* [Work instructions] I'd like the line containing "cells demonstrate medium" and each line that follows, through the last line of the material, set down exactly as they are, and no others.

* [Record set]
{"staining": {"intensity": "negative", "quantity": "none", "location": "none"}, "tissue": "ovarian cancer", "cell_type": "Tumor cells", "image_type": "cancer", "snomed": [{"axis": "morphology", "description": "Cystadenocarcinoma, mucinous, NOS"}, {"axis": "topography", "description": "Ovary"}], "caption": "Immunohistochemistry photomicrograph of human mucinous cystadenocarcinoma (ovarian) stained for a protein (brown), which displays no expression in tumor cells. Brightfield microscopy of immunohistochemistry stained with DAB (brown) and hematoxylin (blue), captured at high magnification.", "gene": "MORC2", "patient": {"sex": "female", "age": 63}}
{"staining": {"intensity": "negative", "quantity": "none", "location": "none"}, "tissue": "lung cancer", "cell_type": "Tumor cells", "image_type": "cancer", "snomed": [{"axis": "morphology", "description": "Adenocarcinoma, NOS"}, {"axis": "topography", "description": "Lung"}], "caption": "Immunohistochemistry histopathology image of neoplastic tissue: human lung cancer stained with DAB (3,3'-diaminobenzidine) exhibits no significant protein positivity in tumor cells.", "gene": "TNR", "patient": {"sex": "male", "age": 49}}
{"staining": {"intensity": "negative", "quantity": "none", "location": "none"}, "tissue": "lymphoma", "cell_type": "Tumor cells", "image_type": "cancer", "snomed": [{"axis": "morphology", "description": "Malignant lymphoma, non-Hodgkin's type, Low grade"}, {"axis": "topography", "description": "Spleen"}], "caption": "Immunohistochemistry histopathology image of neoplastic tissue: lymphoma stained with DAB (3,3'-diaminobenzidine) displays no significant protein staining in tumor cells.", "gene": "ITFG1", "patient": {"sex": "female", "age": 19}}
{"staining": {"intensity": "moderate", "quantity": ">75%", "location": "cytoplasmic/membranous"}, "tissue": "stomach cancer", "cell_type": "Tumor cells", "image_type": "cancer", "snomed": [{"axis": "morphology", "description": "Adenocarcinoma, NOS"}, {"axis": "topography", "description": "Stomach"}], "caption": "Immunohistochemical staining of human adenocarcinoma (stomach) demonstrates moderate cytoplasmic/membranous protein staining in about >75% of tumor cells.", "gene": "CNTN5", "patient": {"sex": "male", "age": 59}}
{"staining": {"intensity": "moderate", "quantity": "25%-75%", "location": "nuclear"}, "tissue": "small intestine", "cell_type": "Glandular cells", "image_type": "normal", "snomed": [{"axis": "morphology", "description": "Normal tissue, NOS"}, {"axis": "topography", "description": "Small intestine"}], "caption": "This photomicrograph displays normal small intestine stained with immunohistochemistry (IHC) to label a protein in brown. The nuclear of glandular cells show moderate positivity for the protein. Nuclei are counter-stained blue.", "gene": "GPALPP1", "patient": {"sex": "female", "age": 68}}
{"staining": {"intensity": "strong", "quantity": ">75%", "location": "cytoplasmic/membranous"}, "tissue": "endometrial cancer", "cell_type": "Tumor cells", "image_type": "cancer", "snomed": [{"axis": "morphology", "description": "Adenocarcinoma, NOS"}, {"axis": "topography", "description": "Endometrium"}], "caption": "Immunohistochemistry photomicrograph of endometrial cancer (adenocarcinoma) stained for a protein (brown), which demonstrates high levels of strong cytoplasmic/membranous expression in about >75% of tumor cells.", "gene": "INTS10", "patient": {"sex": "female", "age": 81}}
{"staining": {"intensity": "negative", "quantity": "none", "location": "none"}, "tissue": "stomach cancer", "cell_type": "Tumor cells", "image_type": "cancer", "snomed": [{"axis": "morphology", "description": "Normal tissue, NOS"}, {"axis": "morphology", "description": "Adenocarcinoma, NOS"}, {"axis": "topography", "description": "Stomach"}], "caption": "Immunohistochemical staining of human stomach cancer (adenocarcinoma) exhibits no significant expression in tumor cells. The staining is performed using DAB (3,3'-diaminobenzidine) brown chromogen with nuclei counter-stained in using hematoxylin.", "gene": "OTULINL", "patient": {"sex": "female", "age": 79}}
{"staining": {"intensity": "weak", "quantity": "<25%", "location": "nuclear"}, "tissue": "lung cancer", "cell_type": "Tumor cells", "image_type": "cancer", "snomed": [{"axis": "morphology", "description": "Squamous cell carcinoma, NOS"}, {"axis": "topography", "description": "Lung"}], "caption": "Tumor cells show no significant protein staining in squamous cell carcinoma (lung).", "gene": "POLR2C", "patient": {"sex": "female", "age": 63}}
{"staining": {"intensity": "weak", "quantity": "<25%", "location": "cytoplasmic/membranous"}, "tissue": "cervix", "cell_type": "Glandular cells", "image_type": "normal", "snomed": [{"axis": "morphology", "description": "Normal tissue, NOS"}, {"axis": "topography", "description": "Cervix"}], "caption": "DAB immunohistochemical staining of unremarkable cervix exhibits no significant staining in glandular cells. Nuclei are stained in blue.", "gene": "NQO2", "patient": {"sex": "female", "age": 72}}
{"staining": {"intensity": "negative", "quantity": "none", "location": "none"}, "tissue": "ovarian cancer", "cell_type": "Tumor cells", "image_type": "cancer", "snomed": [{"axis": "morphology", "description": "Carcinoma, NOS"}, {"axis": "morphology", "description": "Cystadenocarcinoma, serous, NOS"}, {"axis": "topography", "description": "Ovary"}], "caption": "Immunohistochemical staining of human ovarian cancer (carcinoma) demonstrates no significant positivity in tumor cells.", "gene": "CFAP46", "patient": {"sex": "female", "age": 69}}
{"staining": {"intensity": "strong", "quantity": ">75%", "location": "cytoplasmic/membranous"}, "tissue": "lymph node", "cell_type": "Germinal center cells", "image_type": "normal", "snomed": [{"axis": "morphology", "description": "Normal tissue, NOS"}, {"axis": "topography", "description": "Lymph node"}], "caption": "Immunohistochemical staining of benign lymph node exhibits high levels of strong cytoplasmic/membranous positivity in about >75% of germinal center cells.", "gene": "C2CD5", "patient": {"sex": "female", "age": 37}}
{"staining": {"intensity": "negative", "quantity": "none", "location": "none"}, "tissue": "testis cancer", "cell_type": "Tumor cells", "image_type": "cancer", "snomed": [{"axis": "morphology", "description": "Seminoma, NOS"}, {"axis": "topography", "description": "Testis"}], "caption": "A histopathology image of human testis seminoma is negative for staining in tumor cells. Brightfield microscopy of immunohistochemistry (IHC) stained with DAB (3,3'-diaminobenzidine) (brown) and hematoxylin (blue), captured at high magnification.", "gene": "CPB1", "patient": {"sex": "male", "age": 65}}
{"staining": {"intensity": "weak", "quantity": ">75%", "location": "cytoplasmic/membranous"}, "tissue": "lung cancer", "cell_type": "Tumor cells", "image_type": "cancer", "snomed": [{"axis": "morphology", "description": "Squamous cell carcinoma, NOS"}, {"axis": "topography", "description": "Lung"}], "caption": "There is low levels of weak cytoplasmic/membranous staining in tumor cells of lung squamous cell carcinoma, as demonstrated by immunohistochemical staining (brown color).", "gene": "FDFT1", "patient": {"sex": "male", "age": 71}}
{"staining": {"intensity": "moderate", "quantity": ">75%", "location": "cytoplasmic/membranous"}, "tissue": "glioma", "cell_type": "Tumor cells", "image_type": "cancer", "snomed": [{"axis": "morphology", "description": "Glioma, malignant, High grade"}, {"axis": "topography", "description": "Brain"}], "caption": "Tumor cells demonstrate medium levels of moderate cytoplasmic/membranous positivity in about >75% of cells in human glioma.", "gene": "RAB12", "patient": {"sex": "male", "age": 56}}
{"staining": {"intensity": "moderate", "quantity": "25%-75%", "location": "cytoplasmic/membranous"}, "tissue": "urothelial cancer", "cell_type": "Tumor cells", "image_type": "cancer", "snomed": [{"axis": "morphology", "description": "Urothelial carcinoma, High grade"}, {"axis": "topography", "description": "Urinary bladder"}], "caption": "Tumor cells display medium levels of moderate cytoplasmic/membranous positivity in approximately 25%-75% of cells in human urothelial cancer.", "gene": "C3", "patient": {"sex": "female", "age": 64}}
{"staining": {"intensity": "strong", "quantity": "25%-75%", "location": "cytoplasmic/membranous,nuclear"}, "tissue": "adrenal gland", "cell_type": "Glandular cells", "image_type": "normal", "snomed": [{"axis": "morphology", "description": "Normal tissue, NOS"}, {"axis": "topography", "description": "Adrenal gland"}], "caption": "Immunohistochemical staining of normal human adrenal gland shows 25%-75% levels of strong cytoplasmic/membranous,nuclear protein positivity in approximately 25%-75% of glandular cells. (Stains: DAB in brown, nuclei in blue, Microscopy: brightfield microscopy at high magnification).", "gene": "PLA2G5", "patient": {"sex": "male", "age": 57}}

* [Expected output]
{"staining": {"intensity": "moderate", "quantity": ">75%", "location": "cytoplasmic/membranous"}, "tissue": "glioma", "cell_type": "Tumor cells", "image_type": "cancer", "snomed": [{"axis": "morphology", "description": "Glioma, malignant, High grade"}, {"axis": "topography", "description": "Brain"}], "caption": "Tumor cells demonstrate medium levels of moderate cytoplasmic/membranous positivity in about >75% of cells in human glioma.", "gene": "RAB12", "patient": {"sex": "male", "age": 56}}
{"staining": {"intensity": "moderate", "quantity": "25%-75%", "location": "cytoplasmic/membranous"}, "tissue": "urothelial cancer", "cell_type": "Tumor cells", "image_type": "cancer", "snomed": [{"axis": "morphology", "description": "Urothelial carcinoma, High grade"}, {"axis": "topography", "description": "Urinary bladder"}], "caption": "Tumor cells display medium levels of moderate cytoplasmic/membranous positivity in approximately 25%-75% of cells in human urothelial cancer.", "gene": "C3", "patient": {"sex": "female", "age": 64}}
{"staining": {"intensity": "strong", "quantity": "25%-75%", "location": "cytoplasmic/membranous,nuclear"}, "tissue": "adrenal gland", "cell_type": "Glandular cells", "image_type": "normal", "snomed": [{"axis": "morphology", "description": "Normal tissue, NOS"}, {"axis": "topography", "description": "Adrenal gland"}], "caption": "Immunohistochemical staining of normal human adrenal gland shows 25%-75% levels of strong cytoplasmic/membranous,nuclear protein positivity in approximately 25%-75% of glandular cells. (Stains: DAB in brown, nuclei in blue, Microscopy: brightfield microscopy at high magnification).", "gene": "PLA2G5", "patient": {"sex": "male", "age": 57}}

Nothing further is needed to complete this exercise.